Esse é um dos indicativos da situação dos reservatórios no estado, que tem uma lista que ainda inclui barragens em sério risco de rompimento e açudes que, de fato, já romperam, deixando um rastro de destruição.
SEM FISCALIZAÇÃO
A situação pode ser ainda pior: muitas barragens da Bahia não são fiscalizadas porque as autoridades sequer sabem que existem. Em muitos casos, donos de fazenda constroem açudes em suas propriedades e nunca informam ao poder público.
Uma dessas barragens improvisadas em propriedades particulares rompeu em Bonfim de Feira, distrito de Feira de Santana, no último sábado. Três casas foram atingidas pela água que vinha do açude feito com terra. Segundo o gerente de loja de móveis Gil Santos, 32, foi a primeira vez que algo assim aconteceu na cidade.
“Fizeram a barragem, mas não foi uma barragem concretada, era uma barragem só de terra. Ao longo do tempo, ela foi enchendo, enchendo e tem uns seis anos que chegou o momento de não suportar a pressão da água quando ela tentou tomar o caminho de volta”, contou.
Além disso, existem as barragens que são monitoradas pelos próprios municípios. Em Vitória da Conquista, ao menos duas se romperam – a dos Quatis, numa propriedade particular, e a do Iguá.

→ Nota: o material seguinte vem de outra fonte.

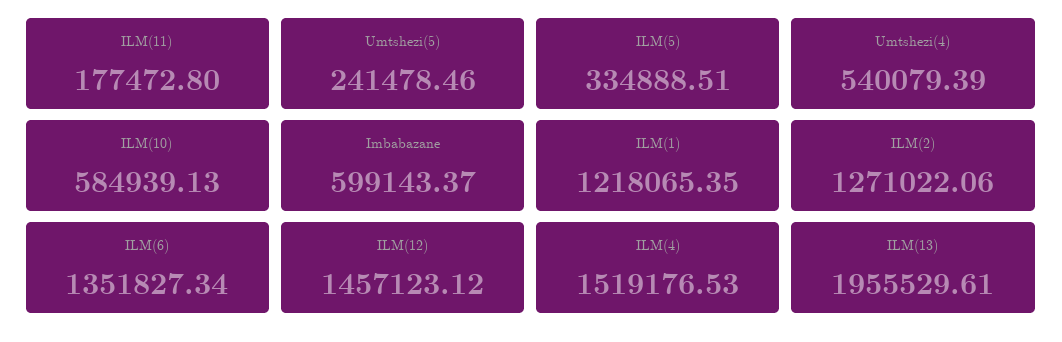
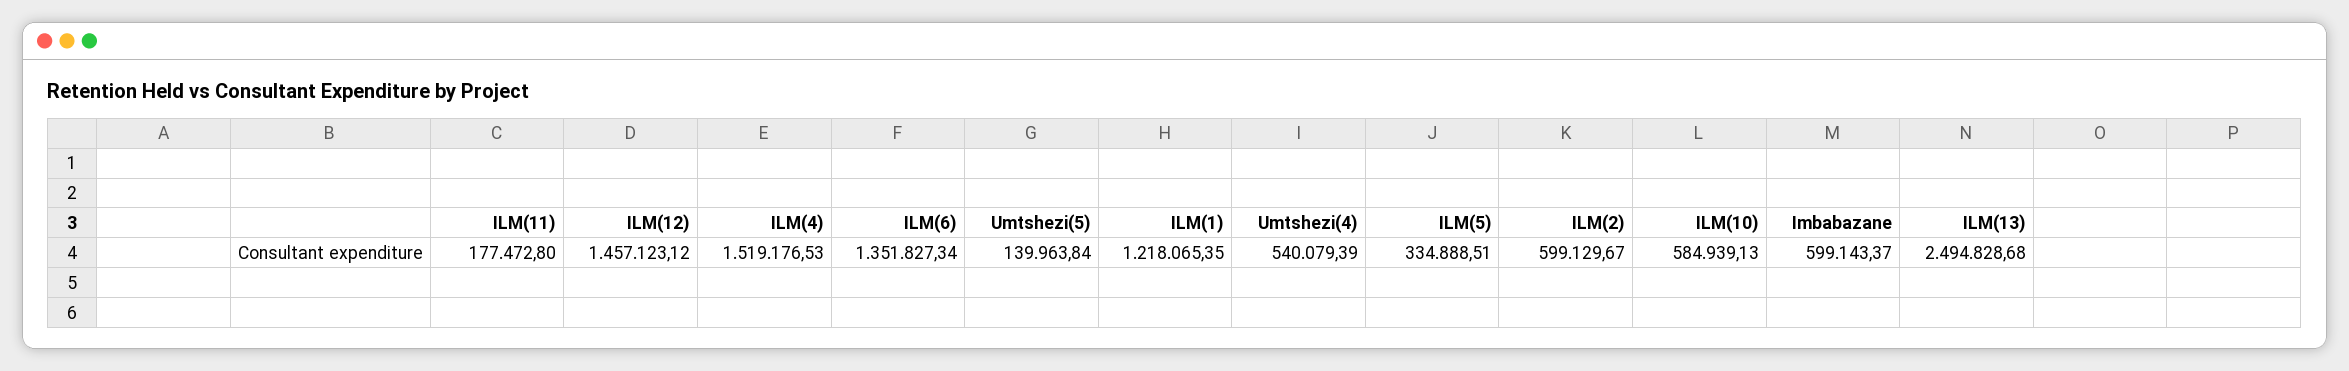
  {
    "ILM(11)": 177472.8,
-   "Umtshezi(5)": 241478.46,
+   "Umtshezi(5)": 139963.84,
    "ILM(5)": 334888.51,
    "Umtshezi(4)": 540079.39,
    "ILM(10)": 584939.13,
    "Imbabazane": 599143.37,
    "ILM(1)": 1218065.35,
-   "ILM(2)": 1271022.06,
+   "ILM(2)": 599129.67,
    "ILM(6)": 1351827.34,
    "ILM(12)": 1457123.12,
    "ILM(4)": 1519176.53,
-   "ILM(13)": 1955529.61
+   "ILM(13)": 2494828.68
  }

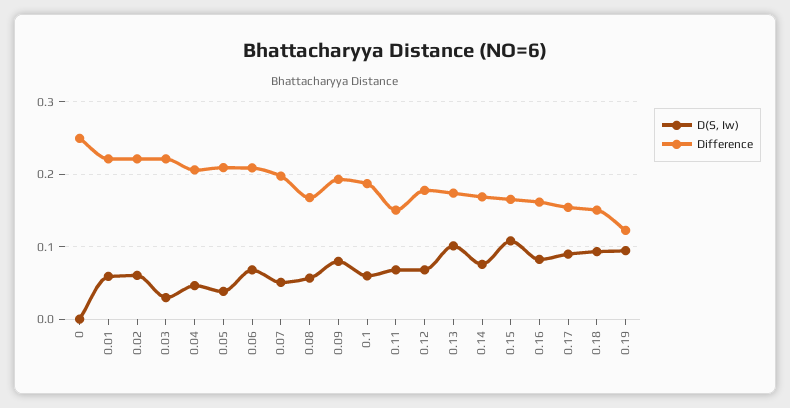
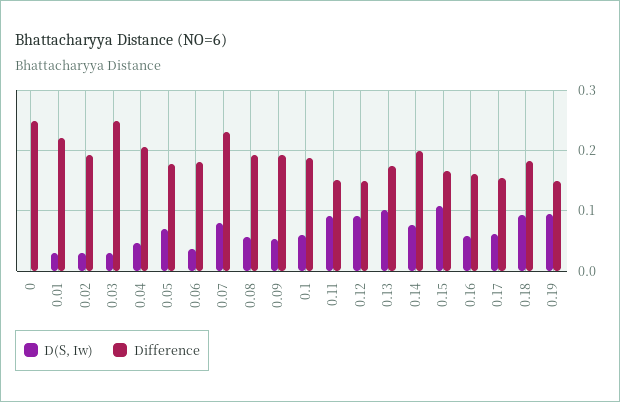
  {
    "D(S, Iw)": {
      "0": 0,
-     "0.01": 0.06,
+     "0.01": 0.03,
-     "0.02": 0.06,
+     "0.02": 0.03,
      "0.03": 0.03,
      "0.04": 0.05,
-     "0.05": 0.04,
+     "0.05": 0.07,
-     "0.06": 0.07,
+     "0.06": 0.04,
-     "0.07": 0.05,
+     "0.07": 0.08,
      "0.08": 0.06,
-     "0.09": 0.08,
+     "0.09": 0.05,
      "0.1": 0.06,
-     "0.11": 0.07,
+     "0.11": 0.09,
-     "0.12": 0.07,
+     "0.12": 0.09,
      "0.13": 0.1,
      "0.14": 0.08,
      "0.15": 0.11,
-     "0.16": 0.08,
+     "0.16": 0.06,
-     "0.17": 0.09,
+     "0.17": 0.06,
      "0.18": 0.09,
      "0.19": 0.09
    },
    "Difference": {
      "0": 0.25,
      "0.01": 0.22,
-     "0.02": 0.22,
+     "0.02": 0.19,
-     "0.03": 0.22,
+     "0.03": 0.25,
      "0.04": 0.21,
-     "0.05": 0.21,
+     "0.05": 0.18,
-     "0.06": 0.21,
+     "0.06": 0.18,
-     "0.07": 0.2,
+     "0.07": 0.23,
-     "0.08": 0.17,
+     "0.08": 0.19,
      "0.09": 0.19,
      "0.1": 0.19,
      "0.11": 0.15,
-     "0.12": 0.18,
+     "0.12": 0.15,
      "0.13": 0.17,
-     "0.14": 0.17,
+     "0.14": 0.2,
      "0.15": 0.17,
      "0.16": 0.16,
      "0.17": 0.15,
-     "0.18": 0.15,
+     "0.18": 0.18,
-     "0.19": 0.12
+     "0.19": 0.15
    }
  }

No entanto, a situação ainda é de risco. A prefeitura confirmou que há pequenos açudes na zona rural que podem se romper, sem especificar o total de barragens. Uma das preocupações é com a localidade de São João da Vitória, a 42 quilômetros do centro da cidade.
Ainda assim, o caso mais preocupante é o da barragem da Baixa do Arroz, no povoado de Cachoeira das Araras, que fica no distrito de Bate-Pé, a 58 quilômetros da sede. De acordo com a administração municipal, o açude tem muita instabilidade e risco de inundações. A prefeitura informou que o Comitê Gestor de Crise vem acompanhando as ações para garantir a segurança dos moradores.

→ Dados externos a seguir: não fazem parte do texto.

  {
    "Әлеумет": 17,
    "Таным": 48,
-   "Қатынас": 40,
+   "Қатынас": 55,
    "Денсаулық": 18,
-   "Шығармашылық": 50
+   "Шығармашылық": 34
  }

Em Itambé, o nível da água havia voltado a subir nesta segunda, deixando os moradores apreensivos. O Rio Verruga havia sido atingido pelo rompimento da barragem do Iguá, em Conquista, ainda no sábado. Só na Rua Landulfo Alves, no Centro, dez casas ficaram destruídas.
“Quando a gente acordou, já estava pisando em água, às 4h da manhã. Na parte da cozinha, a água ficou praticamente no peito, mas a minha casa nem foi tão atingida quanto essas que ficam mais embaixo. Tem muitas pessoas desabrigadas”, disse o técnico de rede Júnior Brito, 23, morador do bairro.
Justamente por conta do aumento da cota das barragens, empresas que administram os açudes começaram a se antecipar. No último domingo, a Companhia Hidrelétrica do São Francisco (Chesf) anunciou que abriria seis das sete comportas do reservatório da Usina da Pedra, em Jequié.
Pelo boletim do Inema, a barragem da Pedra tinha 224,33m de cota atual ontem, diante de uma cota máxima de 228m. A mesma coisa foi feita com a barragem de Pedra do Cavalo, entre as cidades de Cachoeira e Governador Mangabeira, no Recôncavo. Nenhum representante do Inema falou sobre a situação das barragens.
Perdi mil quilos de tilápia. Eram três mil tilápias, tudo em ponto de abate. Algumas já estavam finalizando para a Semana Santa Elias Azevedo – Criador de Tilápia em Condeúba
“Quando a gente acordou, já estava pisando em água, às 4h da manhã. Na parte da cozinha, a água ficou praticamente no peito”, disse Júnior Brito, morador de Itambé.